As used herein, the term “component” is intended to be broadly construed as hardware, firmware, or a combination of hardware and software.
Some implementations are described herein in connection with thresholds. As used herein, satisfying a threshold may, depending on the context, refer to a value being greater than the threshold, more than the threshold, higher than the threshold, greater than or equal to the threshold, less than the threshold, fewer than the threshold, lower than the threshold, less than or equal to the threshold, equal to the threshold, or the like.
Certain user interfaces have been described herein and/or shown in the figures. A user interface may include a graphical user interface, a non-graphical user interface, a text-based user interface, and/or the like. A user interface may provide information for display. In some implementations, a user may interact with the information, such as by providing input via an input component of a device that provides the user interface for display. In some implementations, a user interface may be configurable by a device and/or a user (e.g., a user may change the size of the user interface, information provided via the user interface, a position of information provided via the user interface, etc.). Additionally, or alternatively, a user interface may be pre-configured to a standard configuration, a specific configuration based on a type of device on which the user interface is displayed, and/or a set of configurations based on capabilities and/or specifications associated with a device on which the user interface is displayed.

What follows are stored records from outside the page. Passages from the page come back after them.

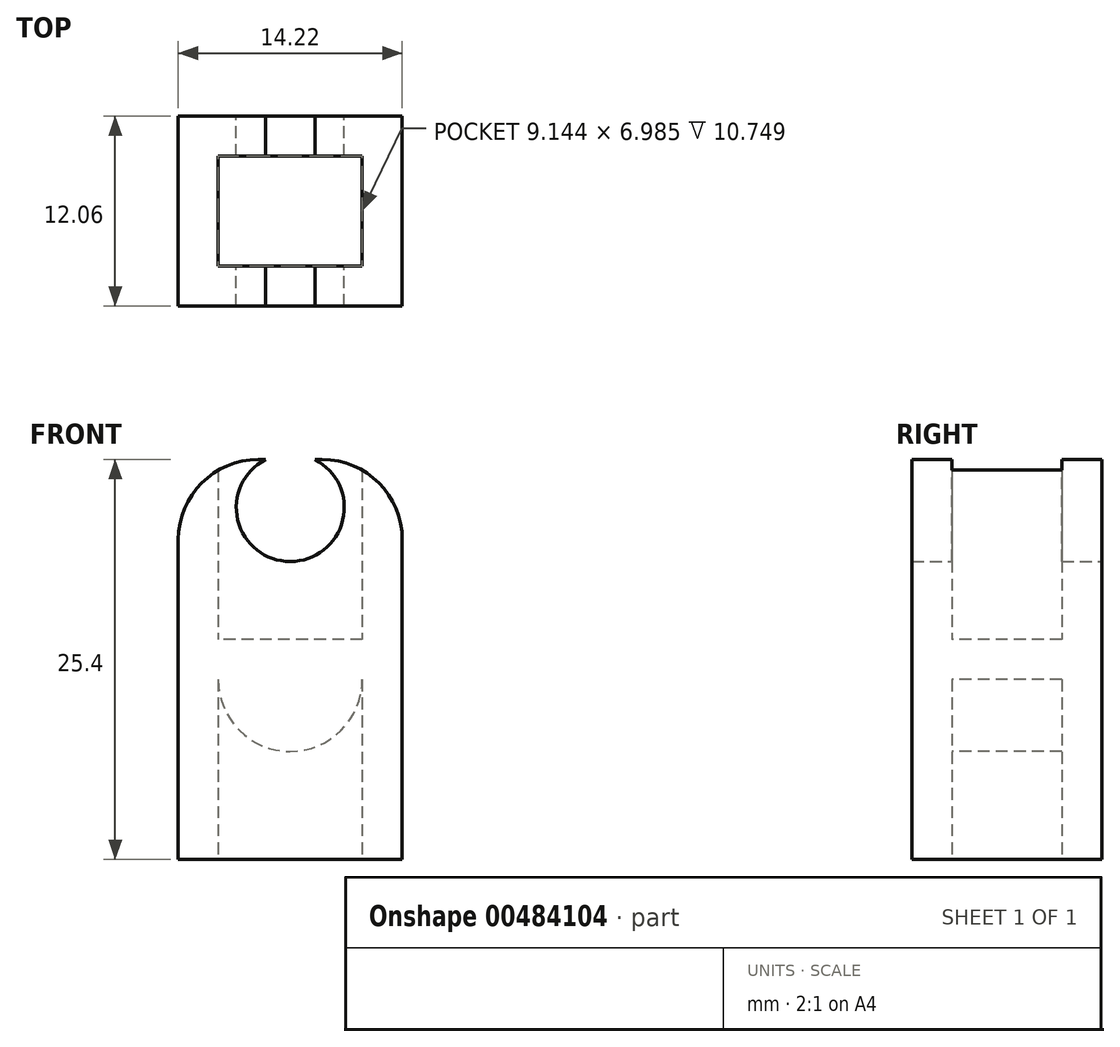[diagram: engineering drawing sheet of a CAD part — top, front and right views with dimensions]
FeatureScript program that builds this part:
annotation { "Feature Type Name" : "Feature", "Feature Type Description" : "" }
export const myFeature = defineFeature(function(context is Context, id is Id, definition is map)
    precondition{}
    {
        {
            var Q0;
            Q0=qCreatedBy(makeId("Top.planeOp"),FACE);
            var sketch = newSketch(context, id + "F0", { "sketchPlane" : qUnion([Q0])});
            skLineSegment(sketch, "E0.bottom", {"start": v(4.57, -3.5) * mm, "end": v(-4.57, -3.5) * mm});
            skLineSegment(sketch, "E0.top", {"start": v(4.57, 3.5) * mm, "end": v(-4.57, 3.5) * mm});
            skLineSegment(sketch, "E0.left", {"start": v(4.57, -3.5) * mm, "end": v(4.57, 3.5) * mm});
            skLineSegment(sketch, "E0.right", {"start": v(-4.57, -3.5) * mm, "end": v(-4.57, 3.5) * mm});
            skPoint(sketch, "E0.middle", {"position": v(0, 0) * mm});
            skLineSegment(sketch, "E1.bottom", {"start": v(7.11, -6.03) * mm, "end": v(-7.11, -6.03) * mm});
            skLineSegment(sketch, "E1.top", {"start": v(7.11, 6.03) * mm, "end": v(-7.11, 6.03) * mm});
            skLineSegment(sketch, "E1.left", {"start": v(7.11, -6.03) * mm, "end": v(7.11, 6.03) * mm});
            skLineSegment(sketch, "E1.right", {"start": v(-7.11, -6.03) * mm, "end": v(-7.11, 6.03) * mm});
            skSolve(sketch);
        }
        {
            var Q0;
            Q0=makeQuery(id+"F0.imprint","IMPRINT",FACE,{"disambiguationData":[TD([[makeQuery(id+"F0.imprint","IMPRINT",EDGE,{"derivedFrom":sQuery(id+"F0.wireOp",EDGE,"E0.bottom")}),1.0]])]});
            extrude(context, id + "F1", {"entities" : qUnion([Q0]), "depth" : 25.4 * mm});
        }
        {
            var Q0;
            Q0=makeQuery(id+"F1.opExtrude","SWEPT_FACE",FACE,{"disambiguationData":[OSD([sQuery(id+"F0.wireOp",EDGE,"E0.bottom")])]});
            var sketch = newSketch(context, id + "F2", { "sketchPlane" : qUnion([Q0])});
            skLineSegment(sketch, "E2.bottom", {"start": v(-4.57, 13.97) * mm, "end": v(4.57, 13.97) * mm});
            skLineSegment(sketch, "E2.top", {"start": v(-4.57, 11.43) * mm, "end": v(4.57, 11.43) * mm});
            skLineSegment(sketch, "E2.left", {"start": v(-4.57, 13.97) * mm, "end": v(-4.57, 11.43) * mm});
            skLineSegment(sketch, "E2.right", {"start": v(4.57, 13.97) * mm, "end": v(4.57, 11.43) * mm});
            skCircle(sketch, "E3", {"center": v(0, 11.43) * mm, "radius": 4.57 * mm});
            skSolve(sketch);
        }
        {
            var Q0;
            {var subQ4=sQuery(id+"F2.wireOp",EDGE,"E2.top");Q0=makeQuery(id+"F2.imprint","IMPRINT",FACE,{"disambiguationData":[TD([[makeQuery(id+"F2.imprint","IMPRINT",EDGE,{"derivedFrom":subQ4}),1.0]])]});}
            var Q1;
            {var subQ0=sQuery(id+"F2.wireOp",EDGE,"E2.left");Q1=makeQuery(id+"F2.imprint","IMPRINT",FACE,{"disambiguationData":[TD([[makeQuery(id+"F2.imprint","IMPRINT",EDGE,{"derivedFrom":subQ0}),1.0]])]});}
            var Q2;
            {var subQ0=sQuery(id+"F2.wireOp",EDGE,"E2.right");Q2=makeQuery(id+"F2.imprint","IMPRINT",FACE,{"disambiguationData":[TD([[makeQuery(id+"F2.imprint","IMPRINT",EDGE,{"derivedFrom":subQ0}),-1.0]])]});}
            var Q3;
            {var subQ0=sQuery(id+"F2.wireOp",EDGE,"E2.top");Q3=makeQuery(id+"F2.imprint","IMPRINT",FACE,{"disambiguationData":[TD([[makeQuery(id+"F2.imprint","IMPRINT",EDGE,{"derivedFrom":subQ0}),-1.0]])]});}
            extrude(context, id + "F3", {"entities" : qUnion([Q0, Q1, Q2, Q3]), "operationType" : NewBodyOperationType.ADD, "depth" : 8.9 * mm});
        }
        {
            var Q0;
            Q0=makeQuery(id+"F1.opExtrude","SWEPT_FACE",FACE,{"disambiguationData":[OSD([sQuery(id+"F0.wireOp",EDGE,"E1.top")])]});
            var sketch = newSketch(context, id + "F4", { "sketchPlane" : qUnion([Q0])});
            skCircle(sketch, "E4", {"center": v(0, 22.35) * mm, "radius": 3.43 * mm});
            skSolve(sketch);
        }
        {
            var Q0;
            {var subQ0=sQuery(id+"F4.wireOp",EDGE,"E4");var subQ1=makeQuery(id+"F1.opExtrude","CAP_EDGE",EDGE,{"disambiguationData":[OSD([sQuery(id+"F0.wireOp",EDGE,"E1.top")])],"isStart":false});var subQ2=makeQuery(id+"F4.imprint","INTERSECT",VERTEX,{"disambiguationData":[OD(0.0)],"derivedFrom":[subQ1,subQ0]});Q0=makeQuery(id+"F4.imprint","IMPRINT",FACE,{"disambiguationData":[TD([[makeQuery(id+"F4.imprint","IMPRINT",EDGE,{"disambiguationData":[TD([[subQ2,-1.0]])],"derivedFrom":subQ0}),1.0]])]});}
            extrude(context, id + "F5", {"entities" : qUnion([Q0]), "operationType" : NewBodyOperationType.REMOVE, "oppositeDirection" : true, "depth" : 25.4 * mm});
        }
        {
            var Q0;
            Q0=makeQuery(id+"F1.opExtrude","CAP_EDGE",EDGE,{"disambiguationData":[OSD([sQuery(id+"F0.wireOp",EDGE,"E1.left")])],"isStart":false});
            var Q1;
            Q1=makeQuery(id+"F1.opExtrude","CAP_EDGE",EDGE,{"disambiguationData":[OSD([sQuery(id+"F0.wireOp",EDGE,"E1.right")])],"isStart":false});
            fillet(context, id + "F6", {"entities" : qUnion([Q0, Q1]), "radius" : 5.08 * mm, "tangentPropagation" : true, "allowEdgeOverflow" : false});
        }
    });
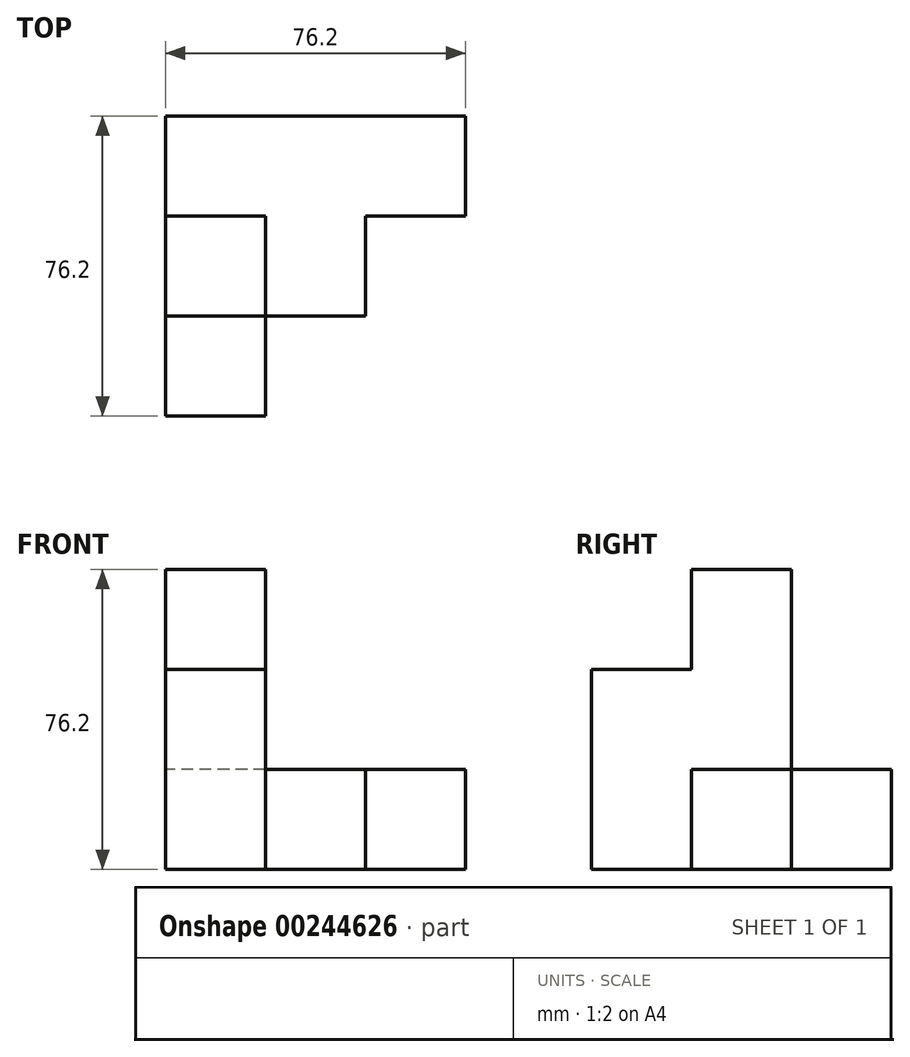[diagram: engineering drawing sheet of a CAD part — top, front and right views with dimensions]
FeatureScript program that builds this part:
annotation { "Feature Type Name" : "Feature", "Feature Type Description" : "" }
export const myFeature = defineFeature(function(context is Context, id is Id, definition is map)
    precondition{}
    {
        {
            var Q0;
            Q0=qCreatedBy(makeId("Top.planeOp"),FACE);
            var sketch = newSketch(context, id + "F0", { "sketchPlane" : qUnion([Q0])});
            skLineSegment(sketch, "E0.bottom", {"start": v(0, 0) * mm, "end": v(-25.4, 0) * mm});
            skLineSegment(sketch, "E0.top", {"start": v(0, 25.4) * mm, "end": v(-25.4, 25.4) * mm});
            skLineSegment(sketch, "E0.left", {"start": v(0, 0) * mm, "end": v(0, 25.4) * mm});
            skLineSegment(sketch, "E0.right", {"start": v(-25.4, 0) * mm, "end": v(-25.4, 25.4) * mm});
            skLineSegment(sketch, "E1", {"start": v(-25.4, 25.4) * mm, "end": v(-25.4, 50.8) * mm});
            skLineSegment(sketch, "E2", {"start": v(-25.4, 50.8) * mm, "end": v(50.8, 50.8) * mm});
            skLineSegment(sketch, "E3", {"start": v(50.8, 50.8) * mm, "end": v(50.8, 25.4) * mm});
            skLineSegment(sketch, "E4", {"start": v(50.8, 25.4) * mm, "end": v(25.4, 25.4) * mm});
            skLineSegment(sketch, "E5", {"start": v(25.4, 25.4) * mm, "end": v(25.4, 0) * mm});
            skLineSegment(sketch, "E6", {"start": v(25.4, 0) * mm, "end": v(0, 0) * mm});
            skLineSegment(sketch, "E7", {"start": v(-25.4, 0) * mm, "end": v(-25.4, -25.4) * mm});
            skLineSegment(sketch, "E8", {"start": v(-25.4, -25.4) * mm, "end": v(0, -25.4) * mm});
            skLineSegment(sketch, "E9", {"start": v(0, -25.4) * mm, "end": v(0, 0) * mm});
            skSolve(sketch);
        }
        {
            var Q0;
            Q0=makeQuery(id+"F0.imprint","IMPRINT",FACE,{"disambiguationData":[TD([[makeQuery(id+"F0.imprint","IMPRINT",EDGE,{"derivedFrom":sQuery(id+"F0.wireOp",EDGE,"E0.top")}),-1.0]])]});
            extrude(context, id + "F1", {"entities" : qUnion([Q0]), "depth" : 25.4 * mm});
        }
        {
            var Q0;
            Q0=makeQuery(id+"F0.imprint","IMPRINT",FACE,{"disambiguationData":[TD([[makeQuery(id+"F0.imprint","IMPRINT",EDGE,{"derivedFrom":sQuery(id+"F0.wireOp",EDGE,"E0.bottom")}),-1.0]])]});
            extrude(context, id + "F2", {"entities" : qUnion([Q0]), "operationType" : NewBodyOperationType.ADD, "depth" : 76.2 * mm});
        }
        {
            var Q0;
            Q0=makeQuery(id+"F0.imprint","IMPRINT",FACE,{"disambiguationData":[TD([[makeQuery(id+"F0.imprint","IMPRINT",EDGE,{"derivedFrom":sQuery(id+"F0.wireOp",EDGE,"E0.bottom")}),1.0]])]});
            extrude(context, id + "F3", {"entities" : qUnion([Q0]), "operationType" : NewBodyOperationType.ADD, "depth" : 50.8 * mm});
        }
    });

It will be apparent that systems and/or methods described herein may be implemented in different forms of hardware, firmware, or a combination of hardware and software. The actual specialized control hardware or software code used to implement these systems and/or methods is not limiting of the implementations. Thus, the operation and behavior of the systems and/or methods are described herein without reference to specific software code—it being understood that software and hardware can be designed to implement the systems and/or methods based on the description herein.
Even though particular combinations of features are recited in the claims and/or disclosed in the specification, these combinations are not intended to limit the disclosure of various implementations. In fact, many of these features may be combined in ways not specifically recited in the claims and/or disclosed in the specification. Although each dependent claim listed below may directly depend on only one claim, the disclosure of various implementations includes each dependent claim in combination with every other claim in the claim set.
No element, act, or instruction used herein should be construed as critical or essential unless explicitly described as such. Also, as used herein, the articles “a” and “an” are intended to include one or more items, and may be used interchangeably with “one or more.” Further, as used herein, the article “the” is intended to include one or more items referenced in connection with the article “the” and may be used interchangeably with “the one or more.” Furthermore, as used herein, the term “set” is intended to include one or more items (e.g., related items, unrelated items, a combination of related and unrelated items, etc.), and may be used interchangeably with “one or more.” Where only one item is intended, the phrase “only one” or similar language is used. Also, as used herein, the terms “has,” “have,” “having,” or the like are intended to be open-ended terms. Further, the phrase “based on” is intended to mean “based, at least in part, on” unless explicitly stated otherwise. Also, as used herein, the term “or” is intended to be inclusive when used in a series and may be used interchangeably with “and/or,” unless explicitly stated otherwise (e.g., if used in combination with “either” or “only one of”).